Esteen pointed to her work as a nurse and in public health during the pandemic as motivations for launching a campaign on a platform aimed at contending with longstanding issues that were brought to light at the onset of COVID-19.
"We are facing so many crises -- housing, homelessness, health care, economic stability, climate change, education and more," Esteen said. "The pandemic didn't cause all of these issues -- but it shined a bright light on the challenges our community has been faced with for decades."
In addition to her work on the frontlines during a tipping point in the public health sector, Esteen cites her background as a labor organizer for the Service Employees International Union (SEIU) as motivation to "stand up to these special interest groups and lead the fight for big, bold progressive policies that will actually keep our communities safe and healthy."
Like Esteen, Ortega is also running for public office for the first time, and citing her background as a labor organizer as a motivation for her bid that would serve her and constituents well in Sacramento.
A San Leandro resident and statewide political director for the trade union American Federation of State, County and Municipal Employees (AFSCME), and elected treasurer of the Alameda Labor Council, Ortega is running on a campaign aimed at increasing housing and job opportunities and addressing environmental justice issues.

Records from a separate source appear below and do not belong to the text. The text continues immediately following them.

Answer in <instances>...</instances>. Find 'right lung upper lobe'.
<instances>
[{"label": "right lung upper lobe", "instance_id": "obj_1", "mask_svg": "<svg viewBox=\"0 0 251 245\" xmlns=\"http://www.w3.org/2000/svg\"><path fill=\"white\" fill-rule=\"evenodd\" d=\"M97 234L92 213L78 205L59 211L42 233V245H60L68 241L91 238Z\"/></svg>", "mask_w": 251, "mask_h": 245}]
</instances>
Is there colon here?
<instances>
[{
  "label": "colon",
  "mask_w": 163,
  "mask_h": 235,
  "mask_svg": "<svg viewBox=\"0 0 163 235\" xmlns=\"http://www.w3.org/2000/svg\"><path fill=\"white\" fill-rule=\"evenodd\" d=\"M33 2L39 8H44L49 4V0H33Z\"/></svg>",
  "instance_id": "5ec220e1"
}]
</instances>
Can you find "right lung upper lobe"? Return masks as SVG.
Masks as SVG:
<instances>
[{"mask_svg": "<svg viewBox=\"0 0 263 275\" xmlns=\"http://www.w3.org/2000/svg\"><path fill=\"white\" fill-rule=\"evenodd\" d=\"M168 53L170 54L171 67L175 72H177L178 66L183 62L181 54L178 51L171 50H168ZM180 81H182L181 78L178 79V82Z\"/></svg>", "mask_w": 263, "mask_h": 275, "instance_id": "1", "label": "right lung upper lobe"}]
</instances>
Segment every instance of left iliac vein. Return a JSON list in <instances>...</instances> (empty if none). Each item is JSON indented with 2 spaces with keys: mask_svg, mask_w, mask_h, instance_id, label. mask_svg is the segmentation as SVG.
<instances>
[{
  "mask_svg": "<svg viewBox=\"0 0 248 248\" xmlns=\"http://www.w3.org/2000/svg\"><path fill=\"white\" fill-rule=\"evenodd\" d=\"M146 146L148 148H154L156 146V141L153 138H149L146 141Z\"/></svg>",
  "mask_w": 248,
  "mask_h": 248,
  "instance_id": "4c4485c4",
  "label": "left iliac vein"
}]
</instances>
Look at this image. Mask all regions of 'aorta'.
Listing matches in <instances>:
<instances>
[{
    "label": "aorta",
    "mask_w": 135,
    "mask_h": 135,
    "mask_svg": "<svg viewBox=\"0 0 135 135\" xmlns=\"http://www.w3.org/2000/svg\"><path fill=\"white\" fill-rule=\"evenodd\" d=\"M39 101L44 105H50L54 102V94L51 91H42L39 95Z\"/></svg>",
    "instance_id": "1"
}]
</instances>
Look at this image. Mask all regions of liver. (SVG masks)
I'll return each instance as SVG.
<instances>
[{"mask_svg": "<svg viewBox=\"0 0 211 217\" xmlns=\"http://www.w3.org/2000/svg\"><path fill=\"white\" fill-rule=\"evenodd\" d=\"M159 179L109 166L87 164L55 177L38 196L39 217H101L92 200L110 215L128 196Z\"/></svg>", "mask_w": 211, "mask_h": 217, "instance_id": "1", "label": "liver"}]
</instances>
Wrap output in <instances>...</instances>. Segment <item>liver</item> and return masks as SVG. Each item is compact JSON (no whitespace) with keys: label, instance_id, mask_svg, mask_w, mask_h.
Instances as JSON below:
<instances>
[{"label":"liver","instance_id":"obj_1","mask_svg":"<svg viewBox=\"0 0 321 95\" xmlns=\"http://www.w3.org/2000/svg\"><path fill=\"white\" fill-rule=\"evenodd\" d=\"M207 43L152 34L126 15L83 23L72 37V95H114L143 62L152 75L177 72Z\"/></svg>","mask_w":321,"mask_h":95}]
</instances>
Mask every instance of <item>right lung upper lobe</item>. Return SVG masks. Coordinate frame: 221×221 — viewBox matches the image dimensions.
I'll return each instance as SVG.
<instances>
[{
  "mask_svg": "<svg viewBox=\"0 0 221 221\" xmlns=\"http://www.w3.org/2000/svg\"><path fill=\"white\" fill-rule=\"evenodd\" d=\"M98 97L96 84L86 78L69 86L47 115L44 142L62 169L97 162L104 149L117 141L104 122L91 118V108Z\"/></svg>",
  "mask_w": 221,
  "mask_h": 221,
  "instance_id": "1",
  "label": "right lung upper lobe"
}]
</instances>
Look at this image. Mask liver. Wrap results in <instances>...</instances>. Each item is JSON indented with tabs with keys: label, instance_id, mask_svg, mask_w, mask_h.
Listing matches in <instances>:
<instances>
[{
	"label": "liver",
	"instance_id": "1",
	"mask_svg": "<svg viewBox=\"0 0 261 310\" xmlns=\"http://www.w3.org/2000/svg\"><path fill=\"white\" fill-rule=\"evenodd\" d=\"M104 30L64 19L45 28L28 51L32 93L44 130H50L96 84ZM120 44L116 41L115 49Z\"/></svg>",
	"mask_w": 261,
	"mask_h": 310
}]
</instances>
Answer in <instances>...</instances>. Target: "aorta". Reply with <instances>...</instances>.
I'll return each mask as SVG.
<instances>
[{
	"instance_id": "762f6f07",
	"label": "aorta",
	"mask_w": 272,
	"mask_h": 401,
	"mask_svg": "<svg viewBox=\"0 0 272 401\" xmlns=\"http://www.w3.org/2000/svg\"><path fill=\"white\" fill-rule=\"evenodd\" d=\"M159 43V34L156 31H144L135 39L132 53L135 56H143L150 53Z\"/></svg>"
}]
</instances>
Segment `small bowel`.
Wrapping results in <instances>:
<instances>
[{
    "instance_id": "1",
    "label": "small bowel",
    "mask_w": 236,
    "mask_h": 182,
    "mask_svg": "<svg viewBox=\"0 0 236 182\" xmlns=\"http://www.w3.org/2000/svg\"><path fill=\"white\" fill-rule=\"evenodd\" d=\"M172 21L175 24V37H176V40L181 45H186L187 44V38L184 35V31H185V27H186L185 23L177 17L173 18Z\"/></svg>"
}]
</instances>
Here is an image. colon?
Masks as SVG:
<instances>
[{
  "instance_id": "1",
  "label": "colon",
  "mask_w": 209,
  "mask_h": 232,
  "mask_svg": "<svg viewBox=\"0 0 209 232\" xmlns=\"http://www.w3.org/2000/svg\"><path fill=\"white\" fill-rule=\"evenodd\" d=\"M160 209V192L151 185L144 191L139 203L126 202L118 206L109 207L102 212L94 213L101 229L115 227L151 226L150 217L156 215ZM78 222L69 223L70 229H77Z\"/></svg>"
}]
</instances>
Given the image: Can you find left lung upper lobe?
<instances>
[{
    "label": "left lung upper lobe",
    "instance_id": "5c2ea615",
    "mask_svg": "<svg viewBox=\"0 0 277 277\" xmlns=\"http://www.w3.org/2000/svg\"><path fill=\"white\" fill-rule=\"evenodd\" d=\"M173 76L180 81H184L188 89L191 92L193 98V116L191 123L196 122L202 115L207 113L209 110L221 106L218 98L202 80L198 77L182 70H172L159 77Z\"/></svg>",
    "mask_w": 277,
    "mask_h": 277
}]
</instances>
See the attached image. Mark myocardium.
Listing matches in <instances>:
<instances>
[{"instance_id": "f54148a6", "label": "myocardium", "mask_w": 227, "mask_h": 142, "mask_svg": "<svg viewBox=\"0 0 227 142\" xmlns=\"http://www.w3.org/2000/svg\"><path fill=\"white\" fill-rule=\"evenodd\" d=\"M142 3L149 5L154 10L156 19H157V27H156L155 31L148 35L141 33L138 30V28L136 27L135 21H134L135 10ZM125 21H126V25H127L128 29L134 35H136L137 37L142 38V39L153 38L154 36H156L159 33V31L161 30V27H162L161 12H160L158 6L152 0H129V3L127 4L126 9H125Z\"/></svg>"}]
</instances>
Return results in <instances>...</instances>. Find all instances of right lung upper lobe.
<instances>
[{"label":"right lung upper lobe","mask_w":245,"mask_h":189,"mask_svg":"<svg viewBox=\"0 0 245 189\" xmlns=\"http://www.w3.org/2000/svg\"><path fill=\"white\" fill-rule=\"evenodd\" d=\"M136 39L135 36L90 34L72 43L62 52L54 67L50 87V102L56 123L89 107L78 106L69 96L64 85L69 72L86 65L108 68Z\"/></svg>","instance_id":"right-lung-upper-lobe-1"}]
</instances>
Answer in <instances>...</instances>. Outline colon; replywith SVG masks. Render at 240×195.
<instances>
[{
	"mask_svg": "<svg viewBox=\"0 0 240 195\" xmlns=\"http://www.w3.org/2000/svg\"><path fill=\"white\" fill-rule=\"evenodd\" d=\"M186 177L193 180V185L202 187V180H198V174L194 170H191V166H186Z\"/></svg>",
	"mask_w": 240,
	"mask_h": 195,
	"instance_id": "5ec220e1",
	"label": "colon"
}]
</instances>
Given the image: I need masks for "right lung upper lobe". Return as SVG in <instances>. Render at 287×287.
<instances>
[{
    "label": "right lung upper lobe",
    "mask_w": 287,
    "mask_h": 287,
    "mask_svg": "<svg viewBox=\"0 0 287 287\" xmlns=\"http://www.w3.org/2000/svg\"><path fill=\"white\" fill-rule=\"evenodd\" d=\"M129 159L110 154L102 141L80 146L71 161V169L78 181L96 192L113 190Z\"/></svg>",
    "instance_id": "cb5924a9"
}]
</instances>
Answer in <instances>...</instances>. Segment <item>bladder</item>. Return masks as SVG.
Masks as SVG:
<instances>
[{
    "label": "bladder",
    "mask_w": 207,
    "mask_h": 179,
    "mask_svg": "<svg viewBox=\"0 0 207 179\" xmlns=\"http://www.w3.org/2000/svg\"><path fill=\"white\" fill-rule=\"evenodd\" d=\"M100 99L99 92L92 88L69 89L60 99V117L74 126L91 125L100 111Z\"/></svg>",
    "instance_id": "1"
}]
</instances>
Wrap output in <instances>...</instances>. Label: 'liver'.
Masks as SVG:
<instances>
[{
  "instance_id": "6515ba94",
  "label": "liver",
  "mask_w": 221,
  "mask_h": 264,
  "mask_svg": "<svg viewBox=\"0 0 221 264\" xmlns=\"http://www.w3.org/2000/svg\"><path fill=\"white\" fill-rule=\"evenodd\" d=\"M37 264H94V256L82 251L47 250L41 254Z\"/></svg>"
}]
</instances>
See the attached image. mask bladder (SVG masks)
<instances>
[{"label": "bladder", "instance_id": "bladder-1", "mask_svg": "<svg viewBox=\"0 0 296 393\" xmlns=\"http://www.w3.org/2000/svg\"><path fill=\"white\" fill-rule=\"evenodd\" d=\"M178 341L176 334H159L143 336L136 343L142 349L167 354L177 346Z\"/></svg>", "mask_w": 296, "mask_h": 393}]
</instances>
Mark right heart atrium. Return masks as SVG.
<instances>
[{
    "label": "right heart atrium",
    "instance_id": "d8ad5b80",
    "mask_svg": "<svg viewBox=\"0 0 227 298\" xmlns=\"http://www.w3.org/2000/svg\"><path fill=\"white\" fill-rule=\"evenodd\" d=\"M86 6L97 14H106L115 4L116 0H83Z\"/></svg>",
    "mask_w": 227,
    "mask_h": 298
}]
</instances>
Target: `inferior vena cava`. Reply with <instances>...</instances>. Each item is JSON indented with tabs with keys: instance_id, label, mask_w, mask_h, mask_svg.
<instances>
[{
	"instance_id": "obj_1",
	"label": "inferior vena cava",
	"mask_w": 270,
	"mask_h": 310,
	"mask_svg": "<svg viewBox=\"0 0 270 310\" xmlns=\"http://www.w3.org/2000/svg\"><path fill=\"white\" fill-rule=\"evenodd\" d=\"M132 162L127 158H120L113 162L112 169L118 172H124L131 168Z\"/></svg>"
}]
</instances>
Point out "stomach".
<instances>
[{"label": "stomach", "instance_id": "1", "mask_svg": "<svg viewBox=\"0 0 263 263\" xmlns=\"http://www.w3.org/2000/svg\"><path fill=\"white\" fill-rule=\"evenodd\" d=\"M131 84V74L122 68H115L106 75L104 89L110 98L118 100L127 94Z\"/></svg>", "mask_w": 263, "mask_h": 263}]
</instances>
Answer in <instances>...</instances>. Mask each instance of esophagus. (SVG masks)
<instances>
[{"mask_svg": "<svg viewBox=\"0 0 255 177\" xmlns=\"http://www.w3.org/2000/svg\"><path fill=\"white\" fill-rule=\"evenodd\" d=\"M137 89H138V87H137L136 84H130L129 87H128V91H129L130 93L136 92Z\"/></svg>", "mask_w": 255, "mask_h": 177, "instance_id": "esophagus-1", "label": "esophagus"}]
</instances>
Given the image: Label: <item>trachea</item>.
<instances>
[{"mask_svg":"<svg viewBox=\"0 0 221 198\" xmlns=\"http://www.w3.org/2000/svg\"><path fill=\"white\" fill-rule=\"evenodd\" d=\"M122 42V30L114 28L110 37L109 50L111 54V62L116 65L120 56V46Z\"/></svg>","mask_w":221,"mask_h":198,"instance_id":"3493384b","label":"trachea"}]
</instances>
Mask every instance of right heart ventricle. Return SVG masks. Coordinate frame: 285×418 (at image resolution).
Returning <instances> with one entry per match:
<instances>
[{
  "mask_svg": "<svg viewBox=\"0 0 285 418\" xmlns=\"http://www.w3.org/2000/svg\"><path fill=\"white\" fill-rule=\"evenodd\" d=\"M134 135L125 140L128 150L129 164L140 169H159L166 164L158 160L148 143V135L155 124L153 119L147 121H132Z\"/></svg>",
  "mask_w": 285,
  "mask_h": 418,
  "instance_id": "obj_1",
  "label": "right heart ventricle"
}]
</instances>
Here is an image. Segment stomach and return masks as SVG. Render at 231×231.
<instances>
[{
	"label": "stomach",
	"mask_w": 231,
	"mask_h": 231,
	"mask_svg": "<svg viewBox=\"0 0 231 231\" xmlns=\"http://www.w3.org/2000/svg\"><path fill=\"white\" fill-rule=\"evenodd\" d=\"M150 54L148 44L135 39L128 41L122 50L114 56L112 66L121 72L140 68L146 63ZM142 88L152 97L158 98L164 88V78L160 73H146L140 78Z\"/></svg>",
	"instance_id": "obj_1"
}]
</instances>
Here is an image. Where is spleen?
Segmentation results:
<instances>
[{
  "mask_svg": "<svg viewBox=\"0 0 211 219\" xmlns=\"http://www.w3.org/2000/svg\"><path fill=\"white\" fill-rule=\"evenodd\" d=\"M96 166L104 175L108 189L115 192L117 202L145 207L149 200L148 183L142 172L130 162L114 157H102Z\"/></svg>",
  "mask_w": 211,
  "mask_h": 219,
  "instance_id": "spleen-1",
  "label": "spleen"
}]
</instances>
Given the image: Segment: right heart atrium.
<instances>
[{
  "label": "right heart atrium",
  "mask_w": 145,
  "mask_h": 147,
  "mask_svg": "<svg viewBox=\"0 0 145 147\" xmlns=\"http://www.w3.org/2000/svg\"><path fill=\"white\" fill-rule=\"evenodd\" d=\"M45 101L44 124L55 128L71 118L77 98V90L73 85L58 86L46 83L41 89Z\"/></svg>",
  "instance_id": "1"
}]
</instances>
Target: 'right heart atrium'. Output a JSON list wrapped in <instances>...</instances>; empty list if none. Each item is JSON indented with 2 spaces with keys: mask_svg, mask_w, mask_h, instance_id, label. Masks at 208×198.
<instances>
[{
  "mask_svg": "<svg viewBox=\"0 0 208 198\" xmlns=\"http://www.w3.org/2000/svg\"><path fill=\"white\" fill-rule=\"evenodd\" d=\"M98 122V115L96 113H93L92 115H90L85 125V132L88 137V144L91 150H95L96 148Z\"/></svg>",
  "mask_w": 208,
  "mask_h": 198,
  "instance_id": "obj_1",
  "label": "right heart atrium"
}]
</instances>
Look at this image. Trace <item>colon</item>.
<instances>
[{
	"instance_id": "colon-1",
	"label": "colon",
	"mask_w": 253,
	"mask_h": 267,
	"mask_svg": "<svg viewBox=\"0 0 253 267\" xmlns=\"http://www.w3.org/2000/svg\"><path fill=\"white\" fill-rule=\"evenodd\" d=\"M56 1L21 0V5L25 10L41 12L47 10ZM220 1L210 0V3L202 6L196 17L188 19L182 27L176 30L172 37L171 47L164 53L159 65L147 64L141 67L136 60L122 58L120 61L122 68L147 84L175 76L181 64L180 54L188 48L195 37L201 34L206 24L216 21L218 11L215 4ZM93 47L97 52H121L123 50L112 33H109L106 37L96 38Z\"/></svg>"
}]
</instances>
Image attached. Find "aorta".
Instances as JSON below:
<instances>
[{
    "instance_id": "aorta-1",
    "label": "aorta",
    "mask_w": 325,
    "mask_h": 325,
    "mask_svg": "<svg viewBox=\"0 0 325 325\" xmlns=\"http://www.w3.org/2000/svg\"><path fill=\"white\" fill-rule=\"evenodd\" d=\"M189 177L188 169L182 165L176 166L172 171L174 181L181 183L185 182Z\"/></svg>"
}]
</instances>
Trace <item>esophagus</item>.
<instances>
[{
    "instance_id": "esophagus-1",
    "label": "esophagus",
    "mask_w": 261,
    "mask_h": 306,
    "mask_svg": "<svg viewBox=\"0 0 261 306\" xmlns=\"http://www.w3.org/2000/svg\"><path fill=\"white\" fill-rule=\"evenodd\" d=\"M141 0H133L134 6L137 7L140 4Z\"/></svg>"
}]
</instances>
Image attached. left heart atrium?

Ortega additionally cited her background as the daughter of an undocumented mother who came to the United States in search of greener pastures as motivation for her run.
"My family has struggled to achieve our American dream through hard work, community support and a belief that we could have a better life," Ortega said on her campaign page. "Unfortunately, for many in our communities, that American dream is getting further and further out of reach. I'm running for Assembly to level the playing field so every family has a chance of achieving that dream."
Grcar, the lone Republican contender, is seeking the Assembly seat for a second time, following his previous effort to unseat Quirk.
A Castro Valley resident, Grcar has a background in computational mathematics and energy science, as well as having worked in computer science. He serves on the executive committee of the San Francisco Bay Area chapter of the Sierra Club for its Tri-Valley group, and is a member of the League of Women Voters of the Eden Area and Alameda Taxpayers Association, according to VotersEdge.
Grcar's priorities are to "Make Alameda County GOP Great Again through county activities and candidate events," according to VotersEdge, as well as to "reform the central committee by proportional representation of districts according to the number of republican voters in each," and to "prevent PACs from laundering campaign contributions through the unauthorized use of the county party's name."
Although his 2018 run against Quirk was unsuccessful, it led to Grcar's current seat on the Alameda County Central Committee of the Republican Party as an ex-officio member, a status that the organization extends to candidates in the area who have run for partisan office in the current term.